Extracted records
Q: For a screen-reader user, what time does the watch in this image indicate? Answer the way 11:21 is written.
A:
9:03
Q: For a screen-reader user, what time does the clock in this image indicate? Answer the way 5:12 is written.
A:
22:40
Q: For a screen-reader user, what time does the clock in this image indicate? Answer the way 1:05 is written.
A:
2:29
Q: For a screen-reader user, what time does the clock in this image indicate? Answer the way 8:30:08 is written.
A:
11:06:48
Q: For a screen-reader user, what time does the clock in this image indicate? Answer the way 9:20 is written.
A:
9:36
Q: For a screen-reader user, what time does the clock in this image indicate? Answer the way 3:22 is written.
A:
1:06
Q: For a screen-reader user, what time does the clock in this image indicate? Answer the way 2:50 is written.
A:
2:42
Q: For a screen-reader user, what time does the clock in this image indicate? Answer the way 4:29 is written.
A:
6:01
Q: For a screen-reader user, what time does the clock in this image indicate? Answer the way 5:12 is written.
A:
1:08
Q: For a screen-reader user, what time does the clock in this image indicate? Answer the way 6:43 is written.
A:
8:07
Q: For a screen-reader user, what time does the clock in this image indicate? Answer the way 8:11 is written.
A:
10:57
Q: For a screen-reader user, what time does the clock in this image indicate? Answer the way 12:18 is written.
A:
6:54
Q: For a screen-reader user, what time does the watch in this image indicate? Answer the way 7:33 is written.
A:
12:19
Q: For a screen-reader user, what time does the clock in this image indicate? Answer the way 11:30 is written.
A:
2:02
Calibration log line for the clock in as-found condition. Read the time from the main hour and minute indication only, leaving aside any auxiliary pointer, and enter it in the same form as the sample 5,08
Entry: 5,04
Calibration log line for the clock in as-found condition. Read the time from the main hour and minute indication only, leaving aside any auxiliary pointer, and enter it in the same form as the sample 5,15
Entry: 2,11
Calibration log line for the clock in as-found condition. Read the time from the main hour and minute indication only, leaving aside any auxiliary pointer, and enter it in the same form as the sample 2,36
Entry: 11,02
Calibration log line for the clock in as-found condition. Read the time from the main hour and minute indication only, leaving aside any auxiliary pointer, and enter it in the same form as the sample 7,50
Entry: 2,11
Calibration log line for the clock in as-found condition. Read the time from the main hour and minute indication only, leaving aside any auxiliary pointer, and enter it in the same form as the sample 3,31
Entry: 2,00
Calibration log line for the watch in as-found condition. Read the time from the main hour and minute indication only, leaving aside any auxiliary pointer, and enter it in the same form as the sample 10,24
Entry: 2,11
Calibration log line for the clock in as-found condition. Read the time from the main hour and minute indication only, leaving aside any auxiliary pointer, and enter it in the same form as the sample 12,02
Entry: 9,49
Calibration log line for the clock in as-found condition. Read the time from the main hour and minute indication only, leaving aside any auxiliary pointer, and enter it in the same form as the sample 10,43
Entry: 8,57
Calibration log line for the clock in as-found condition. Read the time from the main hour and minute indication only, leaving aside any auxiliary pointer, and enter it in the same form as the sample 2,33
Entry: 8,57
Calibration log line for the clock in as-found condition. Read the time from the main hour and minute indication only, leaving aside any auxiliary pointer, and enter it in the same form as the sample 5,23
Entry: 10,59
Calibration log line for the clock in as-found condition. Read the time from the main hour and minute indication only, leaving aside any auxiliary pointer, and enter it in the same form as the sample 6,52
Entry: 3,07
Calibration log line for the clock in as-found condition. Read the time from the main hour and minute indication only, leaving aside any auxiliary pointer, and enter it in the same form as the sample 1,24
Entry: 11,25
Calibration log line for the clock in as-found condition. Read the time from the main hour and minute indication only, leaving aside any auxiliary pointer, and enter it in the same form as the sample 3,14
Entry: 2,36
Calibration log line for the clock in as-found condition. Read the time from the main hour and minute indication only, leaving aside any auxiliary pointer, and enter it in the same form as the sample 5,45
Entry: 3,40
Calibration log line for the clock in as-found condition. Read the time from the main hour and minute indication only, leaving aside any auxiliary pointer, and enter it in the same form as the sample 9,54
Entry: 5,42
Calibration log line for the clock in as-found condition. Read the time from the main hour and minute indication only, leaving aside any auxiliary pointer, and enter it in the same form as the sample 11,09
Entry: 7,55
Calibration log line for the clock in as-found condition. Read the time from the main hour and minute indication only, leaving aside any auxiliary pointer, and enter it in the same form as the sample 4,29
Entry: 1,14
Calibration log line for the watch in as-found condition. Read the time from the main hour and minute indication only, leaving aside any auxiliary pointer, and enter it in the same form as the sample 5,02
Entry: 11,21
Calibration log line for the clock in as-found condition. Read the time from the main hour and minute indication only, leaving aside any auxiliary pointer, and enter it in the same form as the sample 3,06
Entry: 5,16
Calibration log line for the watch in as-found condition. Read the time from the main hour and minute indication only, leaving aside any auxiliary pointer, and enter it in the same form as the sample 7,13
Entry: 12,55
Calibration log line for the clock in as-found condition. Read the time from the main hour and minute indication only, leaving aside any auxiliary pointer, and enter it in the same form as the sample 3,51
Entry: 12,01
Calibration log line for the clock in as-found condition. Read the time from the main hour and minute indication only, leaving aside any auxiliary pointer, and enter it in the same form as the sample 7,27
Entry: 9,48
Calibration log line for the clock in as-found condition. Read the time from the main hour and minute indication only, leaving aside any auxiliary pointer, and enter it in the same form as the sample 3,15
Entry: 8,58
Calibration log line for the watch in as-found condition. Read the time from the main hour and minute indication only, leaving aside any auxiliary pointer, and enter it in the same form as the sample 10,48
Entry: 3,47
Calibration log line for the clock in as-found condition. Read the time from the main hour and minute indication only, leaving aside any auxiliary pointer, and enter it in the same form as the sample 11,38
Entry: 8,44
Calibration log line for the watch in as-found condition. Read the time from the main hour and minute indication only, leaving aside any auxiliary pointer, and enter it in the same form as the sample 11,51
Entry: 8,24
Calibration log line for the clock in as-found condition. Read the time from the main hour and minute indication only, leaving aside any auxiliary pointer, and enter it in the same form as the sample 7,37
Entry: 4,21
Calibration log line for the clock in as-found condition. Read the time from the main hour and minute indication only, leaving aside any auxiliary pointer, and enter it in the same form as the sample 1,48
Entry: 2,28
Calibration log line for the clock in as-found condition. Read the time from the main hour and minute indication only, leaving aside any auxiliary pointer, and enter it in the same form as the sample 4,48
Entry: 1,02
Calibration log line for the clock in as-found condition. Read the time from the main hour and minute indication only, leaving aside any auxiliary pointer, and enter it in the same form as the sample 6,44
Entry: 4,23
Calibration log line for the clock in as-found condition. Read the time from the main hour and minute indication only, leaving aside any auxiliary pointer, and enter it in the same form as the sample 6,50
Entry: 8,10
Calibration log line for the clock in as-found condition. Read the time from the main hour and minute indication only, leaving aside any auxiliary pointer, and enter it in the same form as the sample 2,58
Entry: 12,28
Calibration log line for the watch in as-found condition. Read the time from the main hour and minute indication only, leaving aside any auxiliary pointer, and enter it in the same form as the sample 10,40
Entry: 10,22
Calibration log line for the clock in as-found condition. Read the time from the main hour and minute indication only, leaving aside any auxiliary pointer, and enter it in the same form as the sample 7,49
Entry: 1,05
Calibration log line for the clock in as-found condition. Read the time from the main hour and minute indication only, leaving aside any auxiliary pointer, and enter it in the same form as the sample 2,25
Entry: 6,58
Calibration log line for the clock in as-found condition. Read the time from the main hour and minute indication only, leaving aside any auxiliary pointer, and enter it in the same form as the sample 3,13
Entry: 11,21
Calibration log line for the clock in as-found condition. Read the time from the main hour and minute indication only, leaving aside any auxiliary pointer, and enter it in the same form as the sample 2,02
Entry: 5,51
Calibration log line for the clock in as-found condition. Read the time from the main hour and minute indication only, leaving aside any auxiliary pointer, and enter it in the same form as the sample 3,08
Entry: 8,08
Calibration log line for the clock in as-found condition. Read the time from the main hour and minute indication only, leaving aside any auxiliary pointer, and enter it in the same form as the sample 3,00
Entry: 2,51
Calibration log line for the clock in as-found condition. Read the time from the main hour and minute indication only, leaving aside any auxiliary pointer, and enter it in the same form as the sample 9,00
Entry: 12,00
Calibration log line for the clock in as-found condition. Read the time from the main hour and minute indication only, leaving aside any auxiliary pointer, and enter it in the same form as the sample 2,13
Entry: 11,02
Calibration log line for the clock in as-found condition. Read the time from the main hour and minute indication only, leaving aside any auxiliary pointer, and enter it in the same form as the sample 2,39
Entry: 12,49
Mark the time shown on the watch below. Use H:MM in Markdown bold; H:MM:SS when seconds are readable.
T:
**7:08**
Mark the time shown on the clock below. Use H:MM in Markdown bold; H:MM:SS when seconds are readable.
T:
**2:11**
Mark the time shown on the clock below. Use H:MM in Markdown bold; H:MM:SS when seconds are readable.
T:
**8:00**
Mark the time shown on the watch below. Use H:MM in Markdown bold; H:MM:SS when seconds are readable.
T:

> WRITTEN REQUEST
Copy the lines above word for word, from the line with "the sample 3,00" to the line with "Entry: 2,51", including both of those lines.

> EXERCISE RESULT
Calibration log line for the clock in as-found condition. Read the time from the main hour and minute indication only, leaving aside any auxiliary pointer, and enter it in the same form as the sample 3,00
Entry: 2,51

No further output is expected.